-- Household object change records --
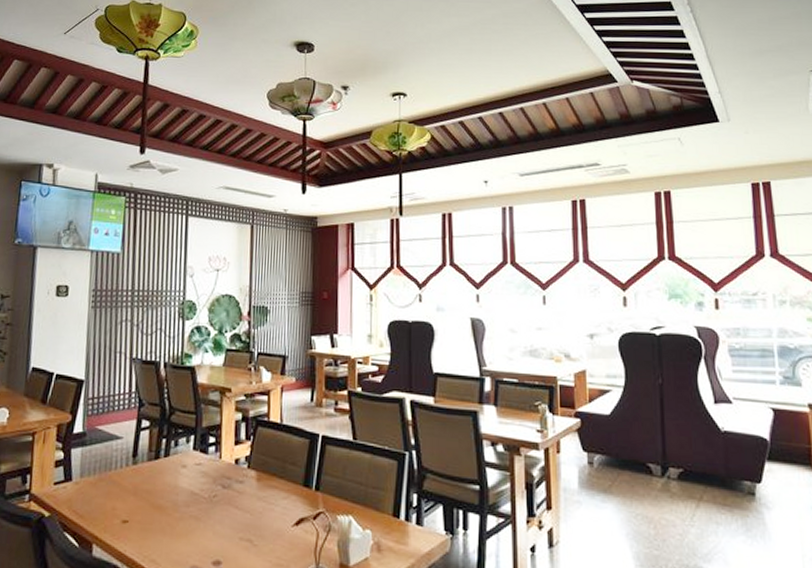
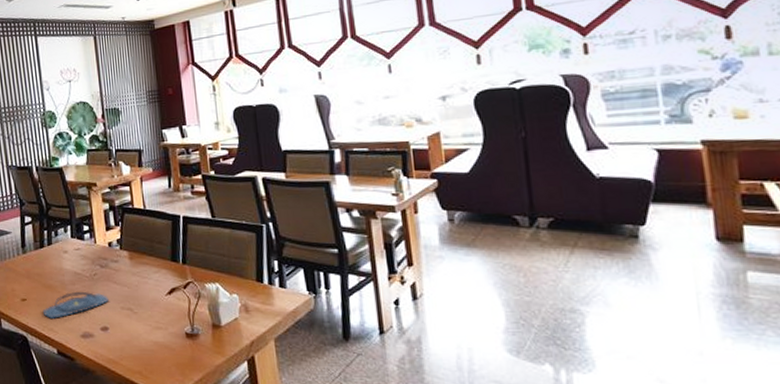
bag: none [145,514,227,547] -> present [42,291,109,318]

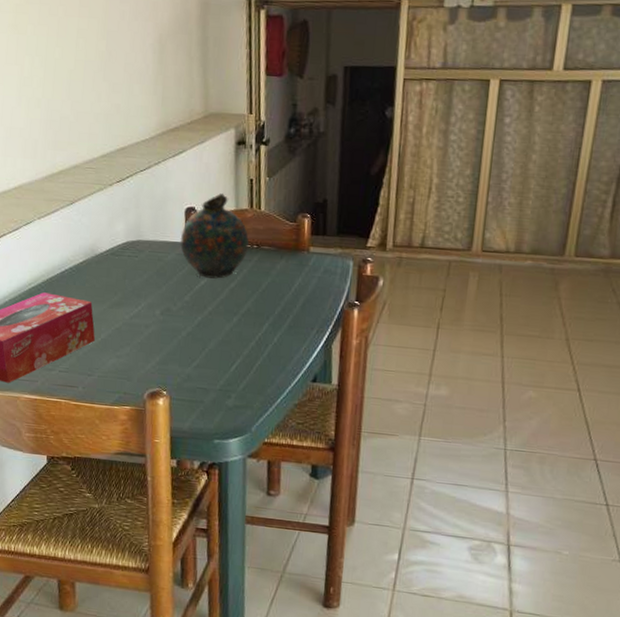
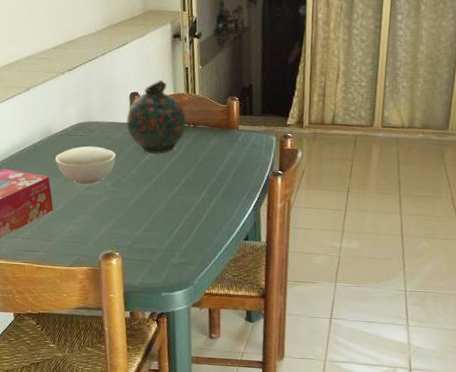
bowl: none [99,268,167,314] -> present [55,146,116,186]

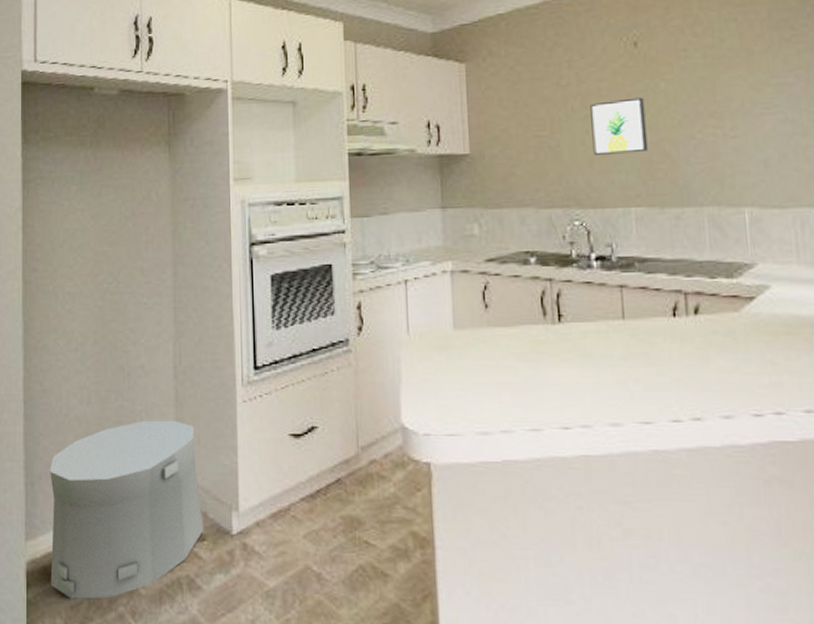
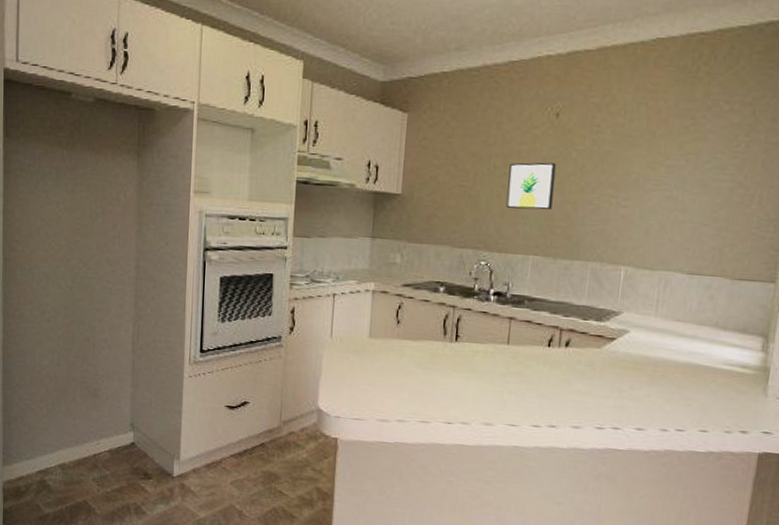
trash can: present [50,420,204,599] -> none [23,383,151,515]

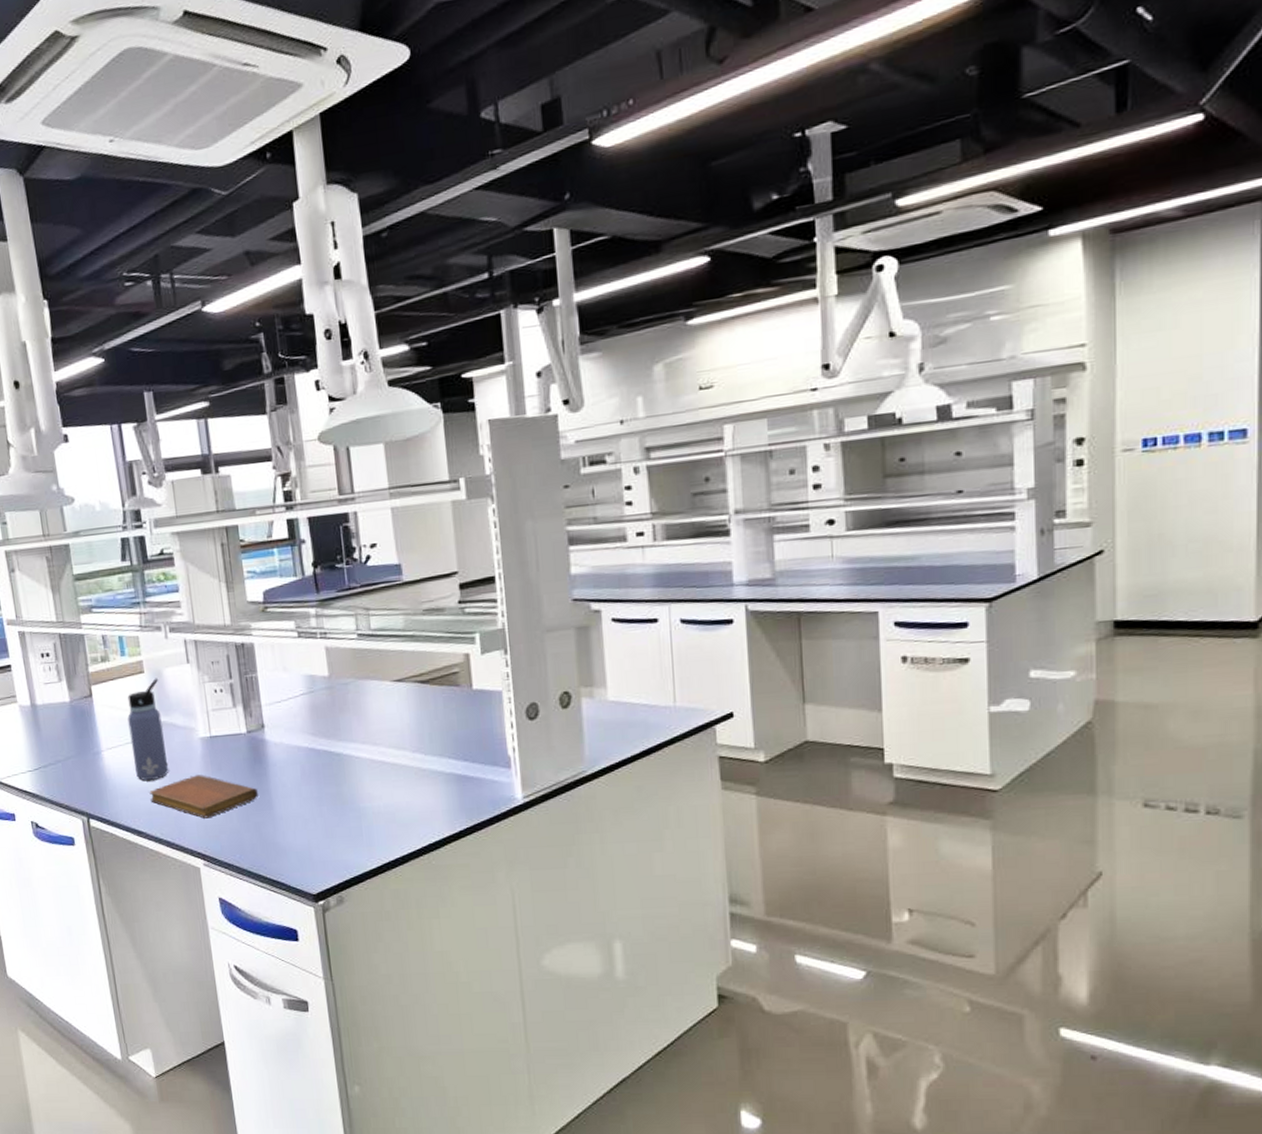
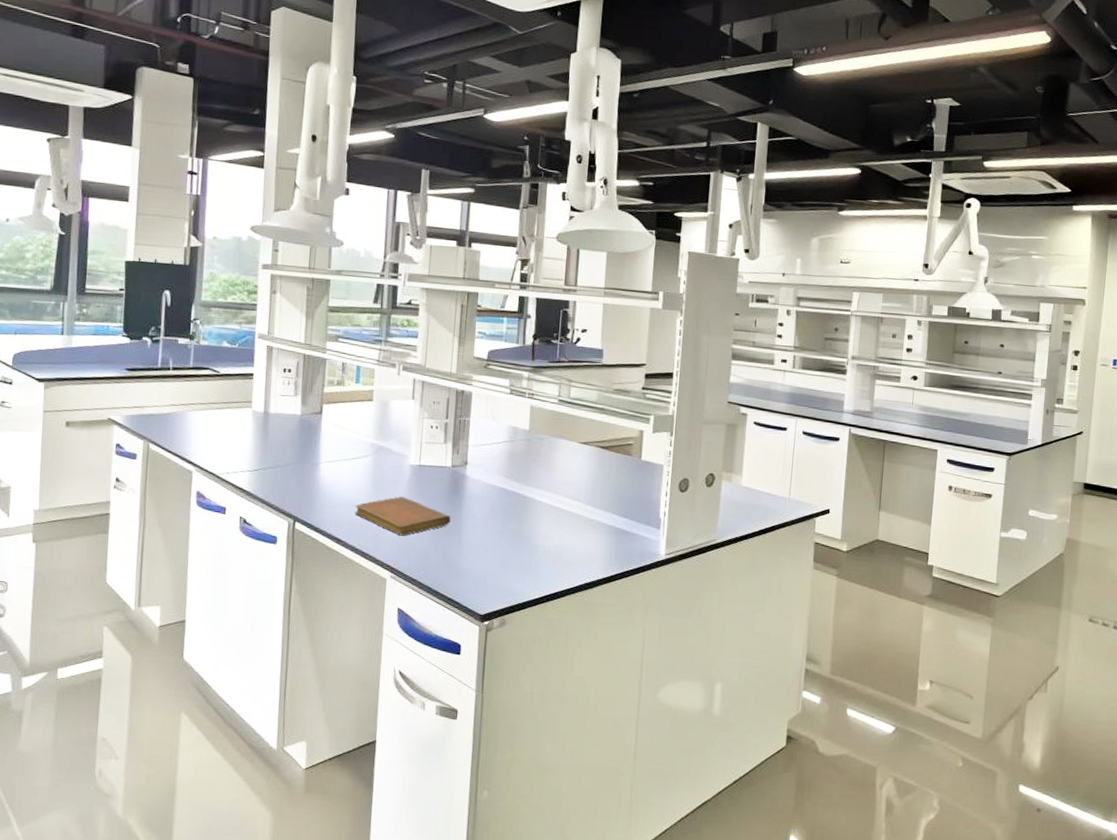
water bottle: present [127,678,169,781] -> none [347,407,385,495]

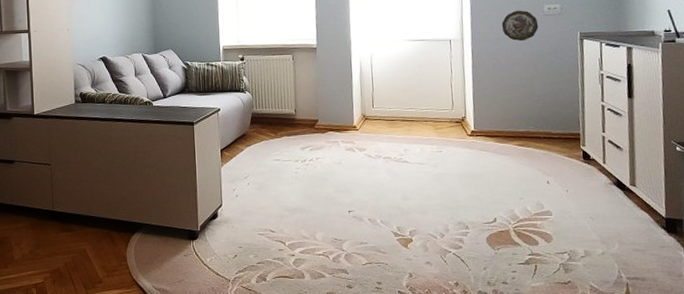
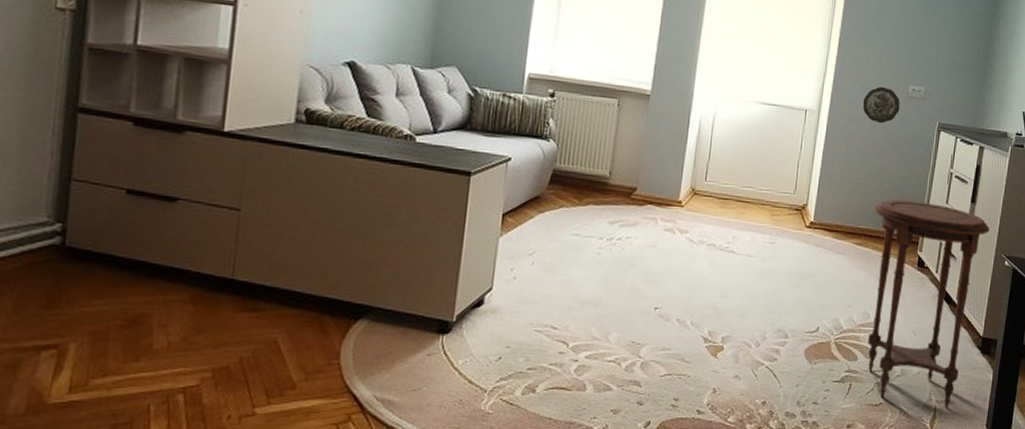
side table: none [530,102,653,284] -> present [868,199,990,408]

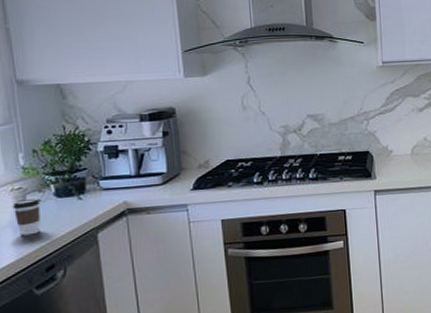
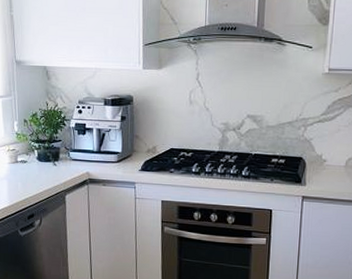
coffee cup: present [12,197,41,236] -> none [8,158,27,188]

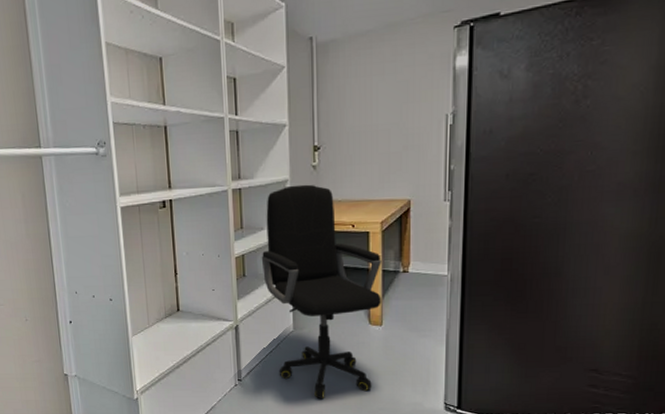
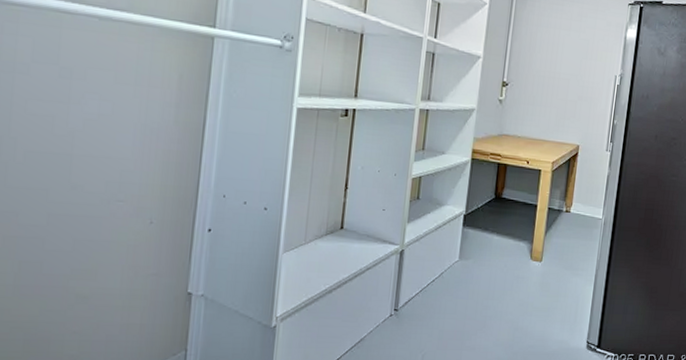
office chair: present [261,184,381,398] -> none [437,114,549,333]

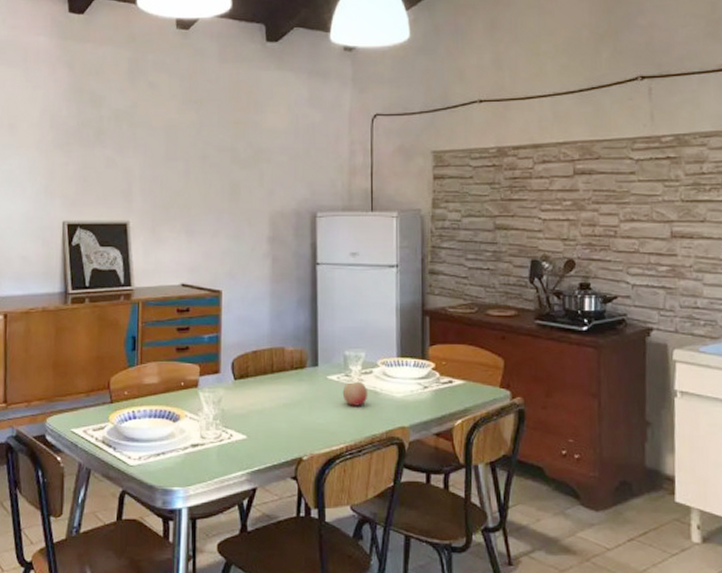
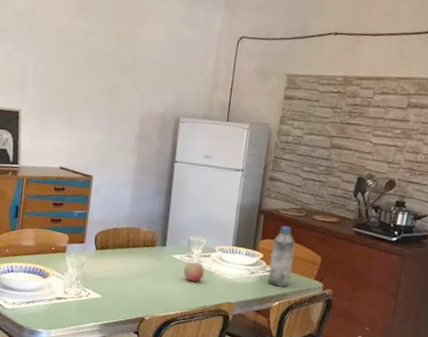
water bottle: none [444,326,471,401] -> present [267,226,295,287]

-- Work instructions --
Lines from the one holding "side table: none" down to the last line of the entries above must be retyped exactly, inclusive of both, with no pictures and nothing else.

-- Completed exercise --
side table: none [530,102,653,284] -> present [868,199,990,408]

coffee cup: present [12,197,41,236] -> none [8,158,27,188]

office chair: present [261,184,381,398] -> none [437,114,549,333]

water bottle: none [444,326,471,401] -> present [267,226,295,287]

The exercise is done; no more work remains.